Suppose, to take a stark example, that the break is miniscule, and that it's near the end of a very long sample. The cost of full-sample estimation is then injection of miniscule bias in estimates of the relevant post-break parameters, whereas the benefit is massive variance reduction. That's a very favorable tradeoff under quadratic loss.

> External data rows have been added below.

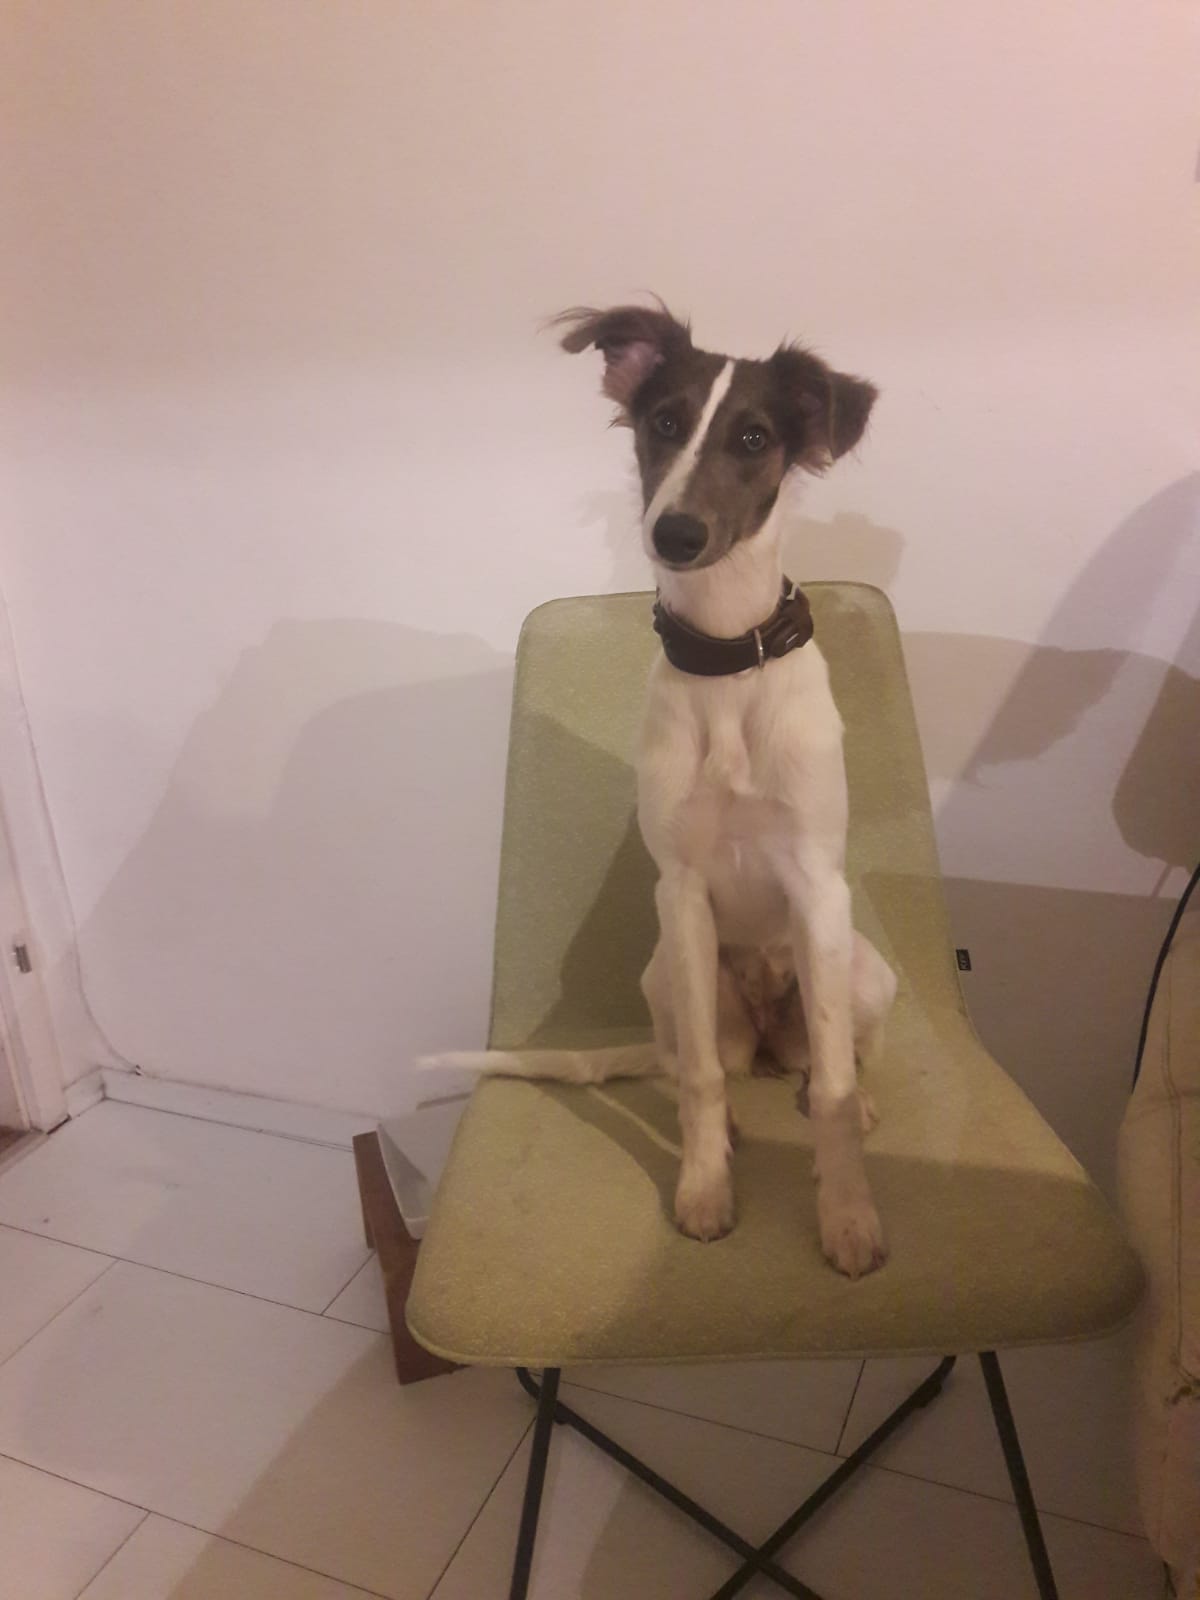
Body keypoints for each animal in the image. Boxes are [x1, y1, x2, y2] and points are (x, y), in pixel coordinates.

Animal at [422, 303, 896, 1278]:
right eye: (664, 423)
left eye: (753, 437)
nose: (675, 534)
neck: (727, 659)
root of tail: (770, 1036)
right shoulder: (679, 892)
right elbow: (706, 1081)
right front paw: (706, 1187)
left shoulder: (817, 885)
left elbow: (833, 1081)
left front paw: (847, 1216)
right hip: (669, 979)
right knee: (696, 1065)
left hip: (865, 968)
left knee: (830, 1059)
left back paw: (845, 1100)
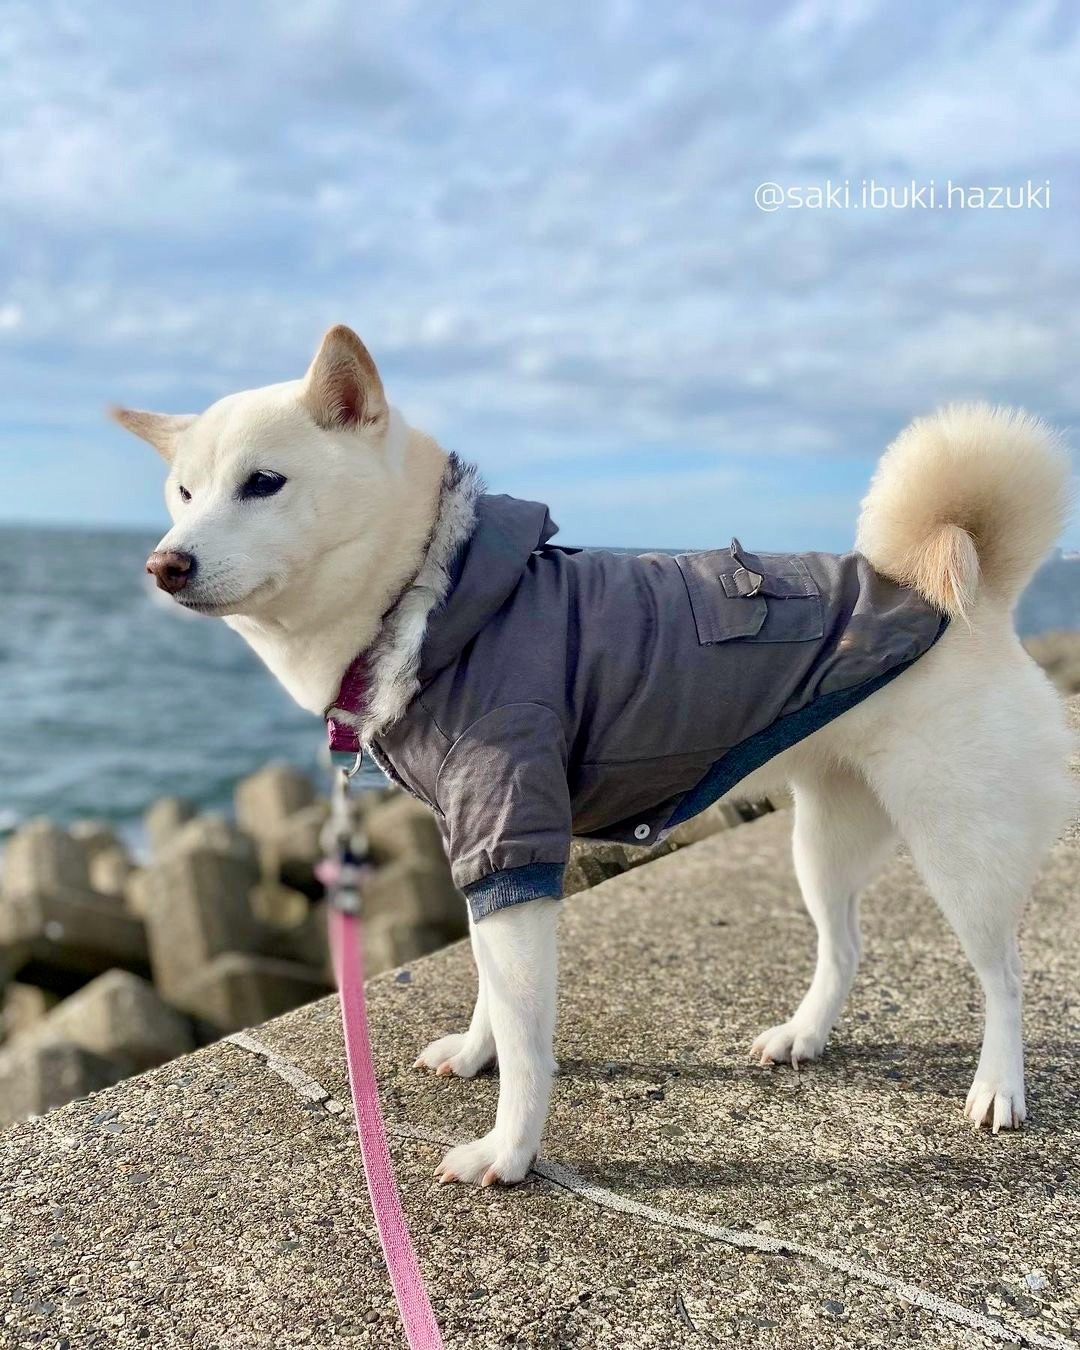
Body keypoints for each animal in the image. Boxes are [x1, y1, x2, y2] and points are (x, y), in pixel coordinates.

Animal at [114, 324, 1074, 1182]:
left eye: (263, 483)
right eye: (183, 492)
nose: (164, 564)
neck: (437, 600)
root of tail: (969, 602)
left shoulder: (513, 833)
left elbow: (526, 1038)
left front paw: (509, 1153)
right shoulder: (486, 851)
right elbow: (490, 992)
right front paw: (475, 1056)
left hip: (961, 847)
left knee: (1006, 973)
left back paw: (999, 1086)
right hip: (826, 835)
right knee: (845, 947)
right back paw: (803, 1035)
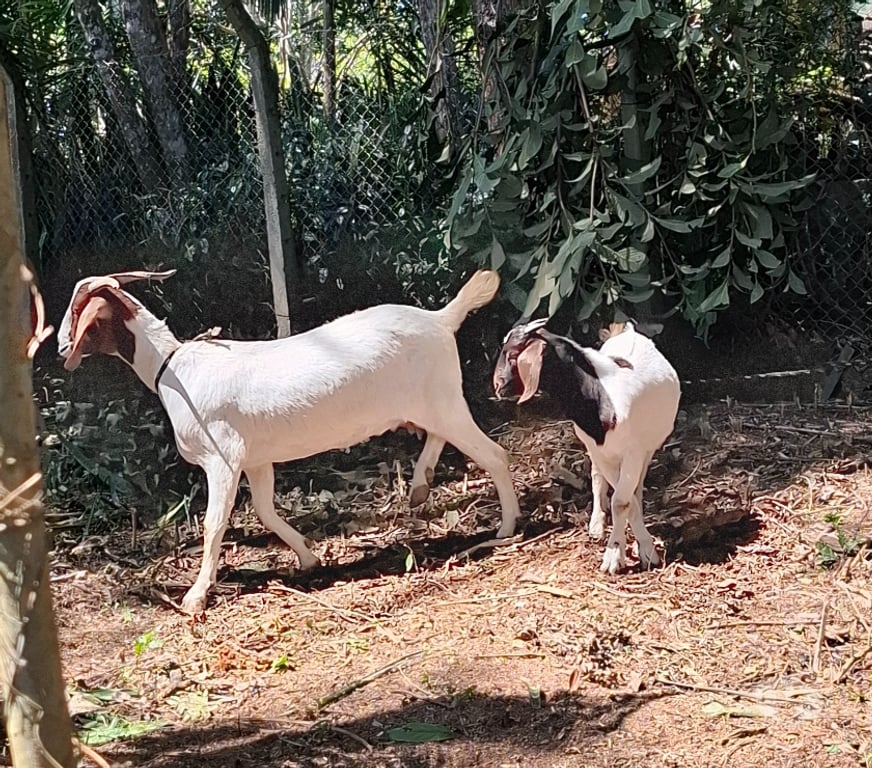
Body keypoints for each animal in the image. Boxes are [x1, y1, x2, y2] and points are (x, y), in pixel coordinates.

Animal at [58, 270, 520, 613]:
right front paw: (308, 559)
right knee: (443, 436)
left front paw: (195, 596)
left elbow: (213, 523)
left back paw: (506, 526)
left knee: (494, 453)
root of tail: (441, 319)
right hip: (430, 402)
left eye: (78, 310)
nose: (61, 345)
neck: (174, 368)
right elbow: (265, 511)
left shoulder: (222, 458)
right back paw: (421, 485)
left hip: (441, 400)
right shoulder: (255, 460)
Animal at [493, 320, 680, 574]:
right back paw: (596, 526)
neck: (601, 398)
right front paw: (621, 551)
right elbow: (620, 498)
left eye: (512, 355)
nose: (498, 385)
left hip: (648, 447)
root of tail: (628, 332)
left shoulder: (633, 452)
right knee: (597, 476)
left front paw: (632, 554)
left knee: (636, 485)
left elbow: (623, 501)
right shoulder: (598, 450)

Fine. Good insight. (Interesting historical note: Hashem mentions that it originated in a conversation with the late Benoit Mandelbrot.) But there's much more, and here's where it gets really interesting. Just as it's sub-optimal simply to discard the pre-break data, it's also sub-optimal simply to keep it. It turns out, quite intuitively, that you want to keep the pre-break data but downweight it, and the MSPE-optimal weight-decay scheme turns out to be exponential! In less-rigid forecasting environments involving continuous structural evolution (also considered by P^3), that basically amounts to exponential smoothing. Very, very cool.
Strangely, P^3 don't attempt to connect to the well-known and clearly-related work of Mike Clements and David Hendry (CH), which P^3 clarify and extend significantly. In several papers, CH take ES as an exogenously existing method and ask why it's often hard to beat, and closely related, why the martingale "no change" forecast is often hard to beat. See, e.g., section 7 of their survey, "Forecasting with Breaks," in Elliott, Granger and Timmermann, (eds.) Handbook of Economic Forecasting, 2005, Elsevier. (Sorry, not even a working paper version available free online, thanks to Elsevier's greed.) The CH answer is that breaks happen often in economics, and that ES performs well because it adapts to breaks quickly. P^3 instead ask what approach is optimal in various break environments and arrive endogenously at ES. Moreover, the P^3 results are interestingly nuanced. For example, ES is closest to optimality in situations of continuous structural change, not in situations of discrete breaks as emphasized by CH. In any event, the P^3 and CH results are marvelously complementary.
Exponential smoothing is again alive and well, from yet another, and very different, perspective.